There are three join methods: Nested Loops Join, Hash Join and Merge Join.
They all have their relative strengths and weaknesses, which will be covered in this blog post.
Nested Loops Join
Before SQL Server 7.0, this was the only join method used by SQL Server. Generally speaking, this is the preferred join method in OLTP systems. As the name implies, SQL Server uses one of the data sets to do an iteration, and for each row a search is done in the other data set to see if the key matches. If you look at the execution plan, the iterating data set is displayed as the upper, and the data set that the search is done on is the lower data set.
Obviously, for this join method to be effective, there must be an index on the table that is searched. Unless there are very few rows. A typical example is a join between a primary and a foreign key. The primary key is indexed by default, but the foreign key is not. So if the foreign key needs to be searched a lot, the benefits from an index can be huge. This join method is preferred by SQL Server if the data sets involved are small (for instance, using the primary key as a filter in the query), so a missing index may be noticed by the fact that another join method is used.
Hash Join
This join method is often used by SQL Server when there are indexes missing on the joining columns, or when the data sets are large and unsorted. In replacement of a useful index, hash tables (with a hash key for the join columns) are created on both data sets. The smaller of the data sets is used as input, and a hash key is created on all rows. On the remaining data set, the hash key is calculated on each row, and a seek is done in the input to see if there are matching rows.

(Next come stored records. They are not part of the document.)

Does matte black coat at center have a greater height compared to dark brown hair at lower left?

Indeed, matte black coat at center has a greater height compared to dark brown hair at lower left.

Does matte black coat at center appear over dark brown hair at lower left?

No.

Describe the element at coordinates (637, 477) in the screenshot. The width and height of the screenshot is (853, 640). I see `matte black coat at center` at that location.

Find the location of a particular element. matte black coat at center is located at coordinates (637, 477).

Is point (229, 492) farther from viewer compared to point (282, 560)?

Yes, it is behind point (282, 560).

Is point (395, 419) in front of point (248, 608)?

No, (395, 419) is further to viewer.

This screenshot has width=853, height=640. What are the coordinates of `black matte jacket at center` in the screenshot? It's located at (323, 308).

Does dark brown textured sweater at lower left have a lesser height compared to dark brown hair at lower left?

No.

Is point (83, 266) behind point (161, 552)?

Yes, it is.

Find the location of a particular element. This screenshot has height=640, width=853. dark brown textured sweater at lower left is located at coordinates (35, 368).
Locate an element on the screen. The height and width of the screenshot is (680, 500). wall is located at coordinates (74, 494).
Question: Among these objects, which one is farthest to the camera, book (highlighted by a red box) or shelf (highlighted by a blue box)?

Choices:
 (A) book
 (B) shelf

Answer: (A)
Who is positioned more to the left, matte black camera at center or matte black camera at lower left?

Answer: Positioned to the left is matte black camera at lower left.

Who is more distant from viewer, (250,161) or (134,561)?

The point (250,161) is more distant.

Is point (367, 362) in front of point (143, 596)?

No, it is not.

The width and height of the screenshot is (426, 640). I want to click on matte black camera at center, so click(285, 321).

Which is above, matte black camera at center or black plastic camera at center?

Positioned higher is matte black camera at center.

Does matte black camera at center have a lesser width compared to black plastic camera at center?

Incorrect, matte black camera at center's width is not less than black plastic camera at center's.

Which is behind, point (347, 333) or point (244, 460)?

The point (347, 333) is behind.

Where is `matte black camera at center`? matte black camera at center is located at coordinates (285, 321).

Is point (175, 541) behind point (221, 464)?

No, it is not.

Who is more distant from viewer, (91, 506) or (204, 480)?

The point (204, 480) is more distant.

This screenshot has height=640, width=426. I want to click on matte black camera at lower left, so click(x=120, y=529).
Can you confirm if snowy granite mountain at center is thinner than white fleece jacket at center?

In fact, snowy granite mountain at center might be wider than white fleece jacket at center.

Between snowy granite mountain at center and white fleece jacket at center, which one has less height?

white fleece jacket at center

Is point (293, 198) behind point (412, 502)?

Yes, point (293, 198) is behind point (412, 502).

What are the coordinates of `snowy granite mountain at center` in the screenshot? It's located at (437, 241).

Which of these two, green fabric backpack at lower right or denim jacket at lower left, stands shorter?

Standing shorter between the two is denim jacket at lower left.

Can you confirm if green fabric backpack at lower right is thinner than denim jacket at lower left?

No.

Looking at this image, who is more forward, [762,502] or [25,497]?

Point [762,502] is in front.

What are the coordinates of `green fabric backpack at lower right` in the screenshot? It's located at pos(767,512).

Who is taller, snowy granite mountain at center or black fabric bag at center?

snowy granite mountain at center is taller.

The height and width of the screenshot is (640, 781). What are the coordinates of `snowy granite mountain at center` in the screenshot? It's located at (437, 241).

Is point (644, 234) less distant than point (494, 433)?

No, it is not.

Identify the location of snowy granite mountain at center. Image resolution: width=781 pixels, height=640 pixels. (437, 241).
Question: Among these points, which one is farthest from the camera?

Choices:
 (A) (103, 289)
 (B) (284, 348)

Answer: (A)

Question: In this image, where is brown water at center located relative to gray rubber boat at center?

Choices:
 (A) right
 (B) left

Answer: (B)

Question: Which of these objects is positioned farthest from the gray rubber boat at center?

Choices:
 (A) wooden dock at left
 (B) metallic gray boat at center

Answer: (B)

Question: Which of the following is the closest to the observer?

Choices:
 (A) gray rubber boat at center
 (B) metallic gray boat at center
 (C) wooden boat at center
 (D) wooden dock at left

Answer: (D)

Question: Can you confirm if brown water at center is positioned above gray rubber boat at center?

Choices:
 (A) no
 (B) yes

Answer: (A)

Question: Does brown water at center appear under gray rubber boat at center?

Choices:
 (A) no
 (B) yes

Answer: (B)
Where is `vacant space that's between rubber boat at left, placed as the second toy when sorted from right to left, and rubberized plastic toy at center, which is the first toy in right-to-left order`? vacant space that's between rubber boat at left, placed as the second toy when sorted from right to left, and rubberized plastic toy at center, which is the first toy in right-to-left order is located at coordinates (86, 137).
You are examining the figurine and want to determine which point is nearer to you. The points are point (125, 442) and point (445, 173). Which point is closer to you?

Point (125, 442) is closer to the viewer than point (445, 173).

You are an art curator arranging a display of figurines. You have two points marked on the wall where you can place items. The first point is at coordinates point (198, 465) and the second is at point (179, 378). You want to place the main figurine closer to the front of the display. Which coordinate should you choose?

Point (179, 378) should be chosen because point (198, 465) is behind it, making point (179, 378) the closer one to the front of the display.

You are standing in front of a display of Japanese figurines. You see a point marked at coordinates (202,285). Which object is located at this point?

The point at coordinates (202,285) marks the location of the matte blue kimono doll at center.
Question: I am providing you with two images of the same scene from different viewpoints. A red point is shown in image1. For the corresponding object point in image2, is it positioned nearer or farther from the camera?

Because of the large amounts of data that can be involved in hash joins, tempdb can be used by SQL Server if the memory available is not enough.
In a data warehouse solution, hash joins may not be a problem if large amount of data is returned to the client. In an OLTP solution however, hash join may be an indicator of a missing index.
Merge Join
A merge join requires both data sets to be sorted on the joining columns. The data sets are compared, and matching rows are returned.
If necessary, SQL Server may sort the data before the merge join operation. The sort operation can be very costly, so the ideal situation for a merge join is a sorted index. Merge joins can be very effective however, so if you see a sort operator in the execution plan, it is not necessarily a bad thing.
Tempdb may be used for sorting operations.